This cliché doesn’t apply just to hemlines and jeans, but to business as well. Anyone who claims that business is all about logic and data needs to get a reality-check; Marketers are perhaps the worst offenders here, much to their detriment. Of late, Marketers have suffered from a deep alienation from the real essences of their profession and we hope that 2018 will usher in a return to sanity.
This alienation – or departure from sanity in Marketing- stems from the over-indexing on Data and Measurement. While this sounds strange, even counterintuitive and heretical, it stands the test of logic and does not require a deep knowledge of Marketing to understand. Data and Measurement are no doubt valuable but they can also be the refuge of scoundrels.
The key in the above paragraph is the term “over-indexing.” In other areas of life, the tendency to over-index is called zealotry. In Marketing, the zealotry of measurement has created an untenable situation in which Marketing is asked to be as resilient as Physics or Mathematics; So too are Marketers, who feel forced to conform to the fashions of the day. For the past decade or so, the fashion has been “Performance Marketing” or, in a wild conflation of strategy and channel, “Digital Marketing.”
The genesis story here is a good one. Marketing for a long time appeared to be a cocktail of guesses mixed with a dose of manipulation. Organizations started to get frustrated with the lack of predictability and rising costs associated with Marketing and the ecosystem of agencies and media companies that had to be invoked when even considering bringing a product, service, or brand to market. Theories of consumer reception abounded, but the overall logic of Marketing appeared to be something akin to “do it and it will work.” Since no company could afford to shut off all Marketing, they continued in an inertial frame for decades.
Then came the Internet. Almost overnight- or so it seemed- behavior patterns changed. In addition, the almost infinite real estate and low cost of replication on the Internet, allowed for a completely different cost structure for Marketing. Completing the hat-trick was the fact that digitized Marketing can be “revved” quickly and tests of efficacy can be run in record time. A heady mix indeed!
And for a while it seemed great. Marketers could “go to market” quickly and bypass the usual middle-men.
Soon, however, the false “quants” took over and started writing how Marketing was both a “Science” and “Predictive.” Tomes could be written about the false attribution that plagued the marketing scene with the eminent measurability of Digital Marketing. We neglected Pater Semper Incertus Est.
Marketers new to the profession became one-channel ponies. They only knew Digital Marketing. They also grew up under the totalitarianism of measurement. They believed in the falsity of attribution and hewed only to the channels that provided an easy story for attribution.
Lo and behold, pundits declared the demise of “traditional” marketing. Some said TV was dead. Others eulogized radio. Still others print and outdoor. Digital Marketing was ROI Marketing and ROI Marketing was King (forgive the pun!)
The zealotry created real problems for real Marketers. First, they were subjected to Wall Street-type time-frames. What would in a sane world take a year, had to be measured in weeks or months. Second, the need to show ROI created a channel bias in which they were forced to market in only those channels which were eminently measurable. Third, they lost the Art which defined Marketing and chose, instead, to genuflect at the altar of a false science. CMOs lost their jobs in 18 months because they could not prove the ROI they agreed to. Marketing lost its way.
Fast forward to now.
Are Marketers ready to reclaim their profession?
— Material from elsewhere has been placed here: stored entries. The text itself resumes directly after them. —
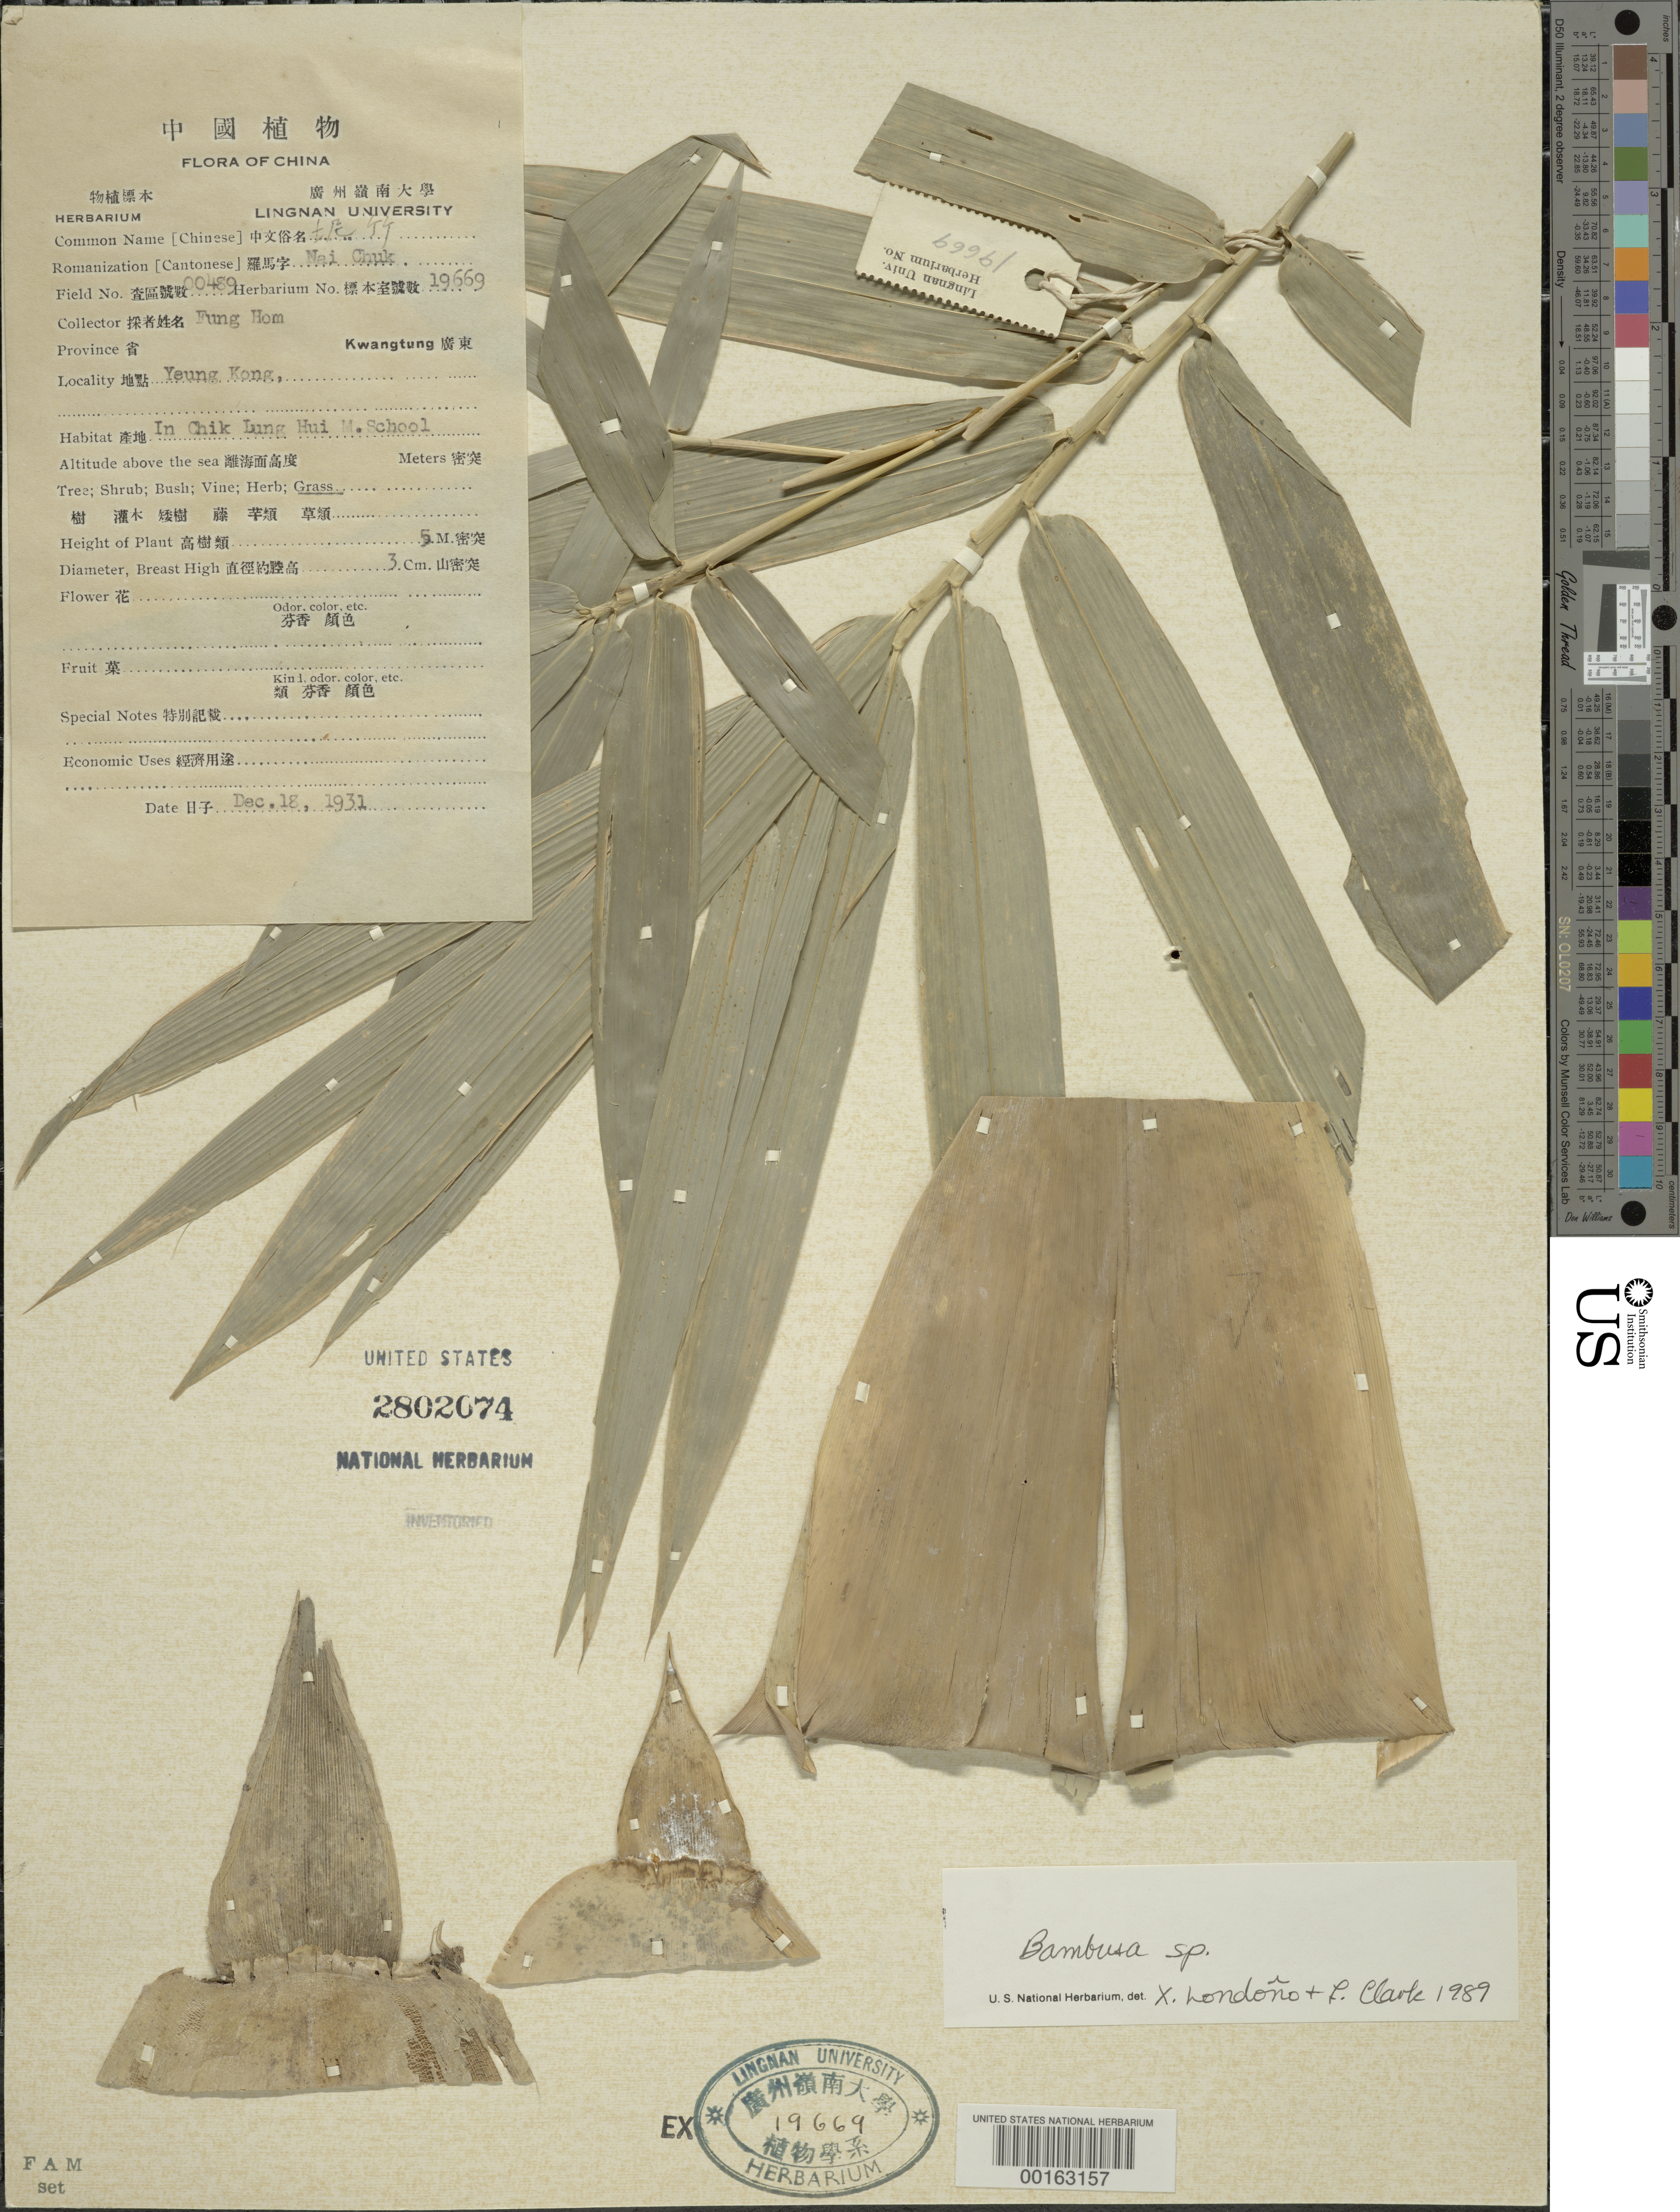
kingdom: Plantae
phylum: Tracheophyta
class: Liliopsida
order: Poales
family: Poaceae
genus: Bambusa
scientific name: Bambusa sp.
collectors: H. L. Fung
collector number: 489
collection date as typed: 18 Dec 1931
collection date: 1931-12-18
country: China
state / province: Guangdong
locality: Yeung kong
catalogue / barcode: US 2802074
Are they ready to bring back that Evergreen-yet-needs-to-be-green-again concept that defined their art? Yes, you know what we mean- The Marketing Mix.
We predict that 2018 will be the year in which Marketers re-embrace the notion of managing a portfolio of bets, of which some are measurable and others are not. The rush to measurement restricts the channels Marketers pick to engage with, not unlike a Chef with an infinitude of ingredients but only one ladle and one pan with which to create a gourmet meal.
The portfolio will no doubt contain elements of Digital Marketing but will also likely concentrate on what the current and future audience really needs and could, thus, index on physical marketing, TV, Radio, Outdoor, even Print. Who knows. Why discount ideas and channels a priori?
Ironically, the zealotry around measurability and ROI lands Marketers in an ironic soup- they restrict themselves from generating real ROI by thinking of it as an input and not as an outcome.
All fashions have their arc. It’s high time we reclaim Marketing from the ROI zealots and re-engage with the world as it is and as it could be.